- From: Keith Moore <moore@cs.utk.edu>
- Date: Mon, 20 Aug 2007 15:29:46 -0400
- To: der Mouse <mouse@Rodents.Montreal.QC.CA>
- CC: discuss@apps.ietf.org, Felix Sasaki <fsasaki@w3.org>, ietf-http-wg@w3.org, Richard Ishida <ishida@w3.org>
der Mouse wrote: >> I think you present a valid scenario. However, storing headers as >> iso-8859-1 essentially means storing (and resending) them as bytes. >> > > Depends on how much checking is done. The C0 and C1 ranges are not > valid 8859-x text (except for a few codes in C0, like HT), but, as > Clive points out, C1 does, in general, occur in UTF-8-encoded text. > > I recognize there's a "who would bother to check" tendency. While I > share it, I also believe the number of distinct implementations out > there is large enough that anything permitted by the spec has probably > been done (and, of course, a great many things not permitted by the > spec, but I see no reason to care about compatability with them). In > particular, any implementation whose native text encoding is not 8859-1 > may be recoding headers into its native encoding for storage and back > again on output, and that is almost certain to corrupt C1 octets. I suspect that the problem is not so much transparency, as presentation.

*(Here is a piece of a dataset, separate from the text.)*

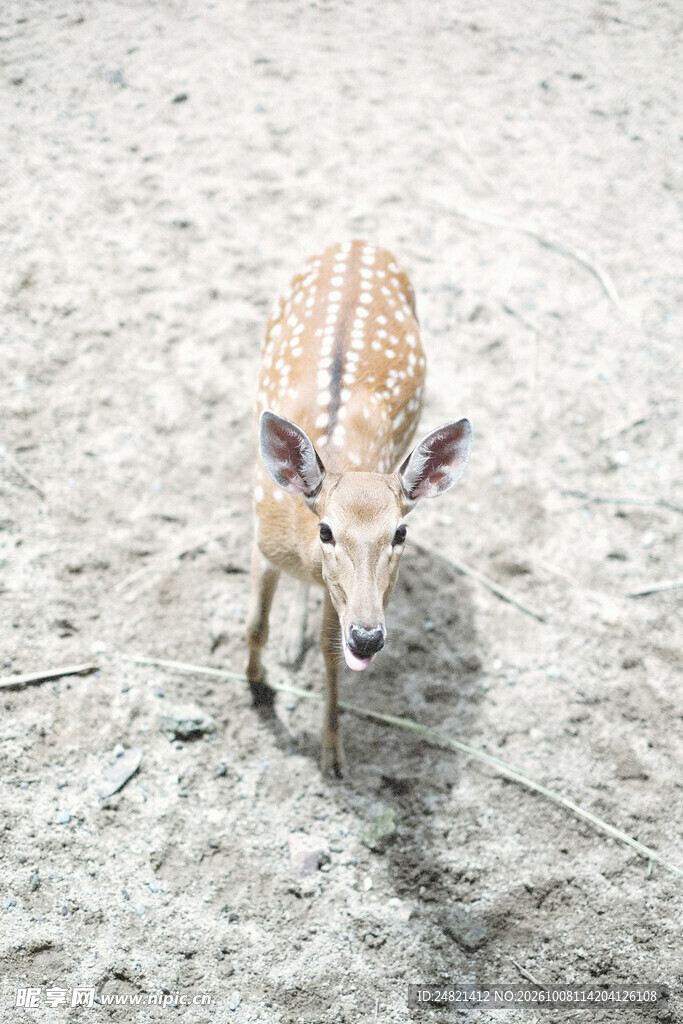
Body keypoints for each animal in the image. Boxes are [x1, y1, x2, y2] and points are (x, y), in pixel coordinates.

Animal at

The larger set of things broken by allowing utf-8 in existing header fields (and to a lesser extent new fields) will not be things that forbid C1 octet values, but rather things that try to display those fields as if they were 8859/1. Translation of the presumed 8859/1 into other charsets is another version of the same problem.
Received on Monday, 20 August 2007 19:30:28 UTC